Soni Kunal A, Bhende Vishal V, Sharma Tanishq S, Majmudar Hardil P, Kumar Amit, Trivedi Bhadra Y, Panesar Gurpreet, Dhami Kartik B, Tiwari Manish, Pathan Sohilkhan R
Cardiac Anesthesiology, Bhanubhai and Madhuben Patel Cardiac Centre, Shree Krishna Hospital, Bhaikaka University, Karamsad, IND.
Pediatric Cardiac Surgery, Bhanubhai and Madhuben Patel Cardiac Centre, Shree Krishna Hospital, Bhaikaka University, Karamsad, IND.
Cureus. 2022 Oct 19;14(10):e30479. doi: 10.7759/cureus.30479. eCollection 2022 Oct.

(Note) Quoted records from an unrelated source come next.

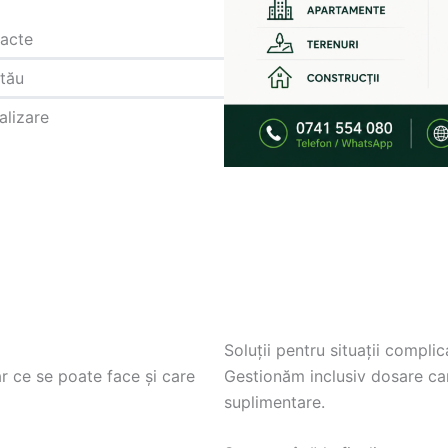
 acte
 tău
alizare
Soluții pentru situații complic
ar ce se poate face și care
Gestionăm inclusiv dosare car
suplimentare.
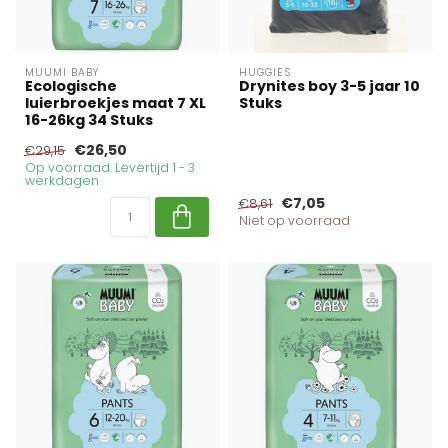
MUUMI BABY
HUGGIES
Ecologische
Drynites boy 3-5 jaar 10
luierbroekjes maat 7 XL
Stuks
16-26kg 34 Stuks
€26,50
€29,15
Op voorraad. Levertijd 1 - 3
werkdagen
€7,05
€8,61
Niet op voorraad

Preoperative exchange transfusion is frequently recommended in patients with homozygous sickle cell anemia (homozygous SS) who undergo cardiopulmonary bypass to reduce the concentration of circulated sickle hemoglobin. The information regarding the ideal level of sickle hemoglobin for sickle cell disease (SCD) patients who require surgery is still divergent in the literature. We present the successfully managed cases of two children aged 11 months and three years with homozygous SS who underwent cardiopulmonary bypass for double-outlet right ventricle and cor-triatriatum sinistrum, respectively. In both cases, we performed preoperative blood and exchange transfusion, as well as strict intraoperative invasive monitoring. We also maintained normothermia, avoided hypoxia and acidosis, and offered effective pain management.
对于接受体外循环的纯合子镰状细胞贫血(纯合子SS)患者,术前换血疗法常被推荐用于降低循环中镰状血红蛋白的浓度。关于需要手术的镰状细胞病(SCD)患者理想的镰状血红蛋白水平,文献中的信息仍存在分歧。我们介绍了两名分别为11个月和3岁的纯合子SS患儿的成功治疗病例,他们分别因右心室双出口和左房三房心接受了体外循环手术。在这两个病例中,我们都进行了术前血液和换血治疗,以及严格的术中侵入性监测。我们还维持了体温正常,避免了缺氧和酸中毒,并提供了有效的疼痛管理。